De witte pluimen en lange smalle bladeren van de Cortaderia selloana 'Pumila' dansen sierlijk op het ritme van de wind. Dit compacte pampasgras kan goed tegen vorst en groeit prima op vrijwel iedere bodem.
Pluizige pluimen
Pampasgras (Cortaderia) groeit vooral op drogere Zuid-Amerikaanse berghellingen en grasvlaktes of pampa’s. Er bestaan zo’n 25 wilde soorten. Vooral de Cortaderia selloana is, met haar grote pluimen en lange bladeren, een indrukwekkende plant in je tuin. De stengels van grotere soorten kunnen tot wel 300 cm hoog reiken. Voor de kleinere tuin of op je terras is de gekweekte Pumila een prima keus. Dit pampasgras houdt het bij 120 tot 150 cm en blijft in een pot nog wat kleiner.
Vrouwelijke charme
De Cortaderia selloana 'Pumila' is een tweehuizige plant, wat betekent dat er mannelijke én vrouwelijke planten van deze soort bestaan. Vooral de vrouwelijke planten hebben een mooie bloeiwijze met sierlijke bloempluimen, vandaar dat tuinders vooral deze kweken door vermeerderen. De Pumila bloeit van augustus tot in oktober. Tijdens een nazomer met rustig weer kunnen haar witte bloemen nog maanden mooi blijven. De gedroogde pluimen staan ook mooi in een hoge vaas.
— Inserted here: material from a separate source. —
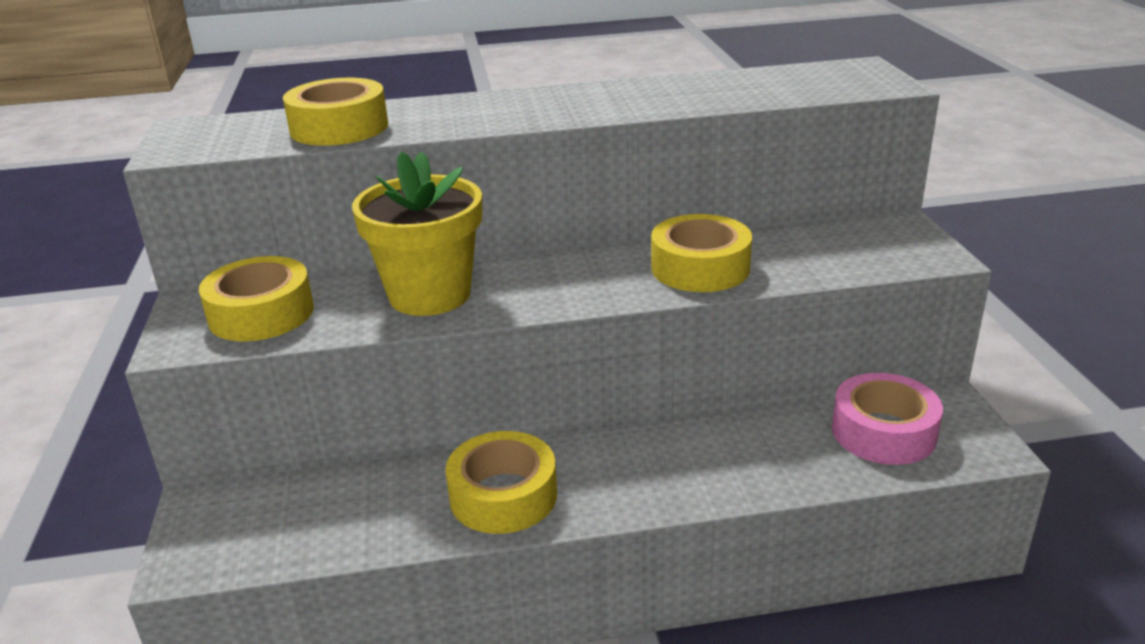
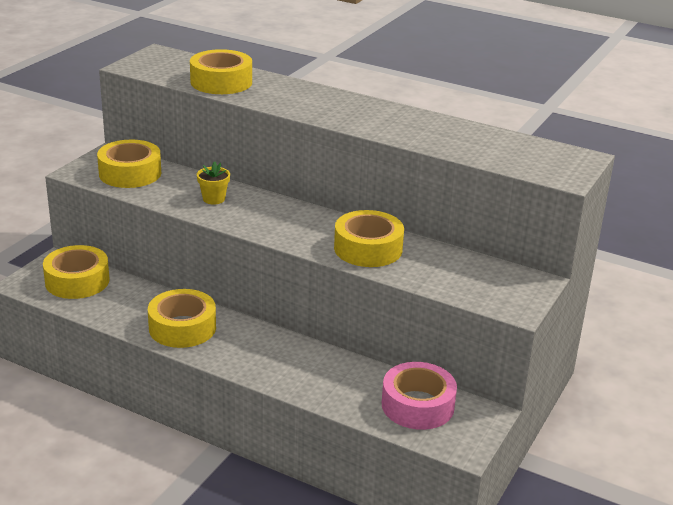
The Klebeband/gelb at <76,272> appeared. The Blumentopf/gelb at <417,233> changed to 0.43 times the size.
Scherpe sierlijke bladeren
Pampasgras is een hele makkelijke plant. Ze groeit prima op allerlei grondsoorten, zolang die goed doorlatend is. Ook kan ze goed tegen wind en wat winterse kou. Grotere soorten kunnen prima alleen een deel van je tuin opsieren, maar met de compactere Pumila kun je wat meer kanten op. De scherpe, smalle bladeren van dit siergras zijn opvallend langwerpig en hangen mooi breed over. In het naseizoen kleuren ze van donkergroen naar gelere tinten.
Overal thuis
Pampasgras voelt zich op vrijwel iedere grondsoort thuis. Met deze tips geniet je jarenlang van je sierlijke Cortaderia selloana 'Pumila':
- Plant dit siergras op een plek in de volle zon, of met wat lichte schaduw.
- Verwijder de bladeren niet tijdens de winter. Ze vormen een goede bescherming tegen de kou.
- Vooral de jonge planten moet je beschermen tegen vrieskou. Bind de droge bladeren samen en bescherm de onderkant met bijvoorbeeld stro of bladeren.
- Knip na de winter de oude en dode bladeren en stengels weg, of snoei de plant terug tot een hoogte van ongeveer 30 cm, zodat zij weer opnieuw kan gaan groeien.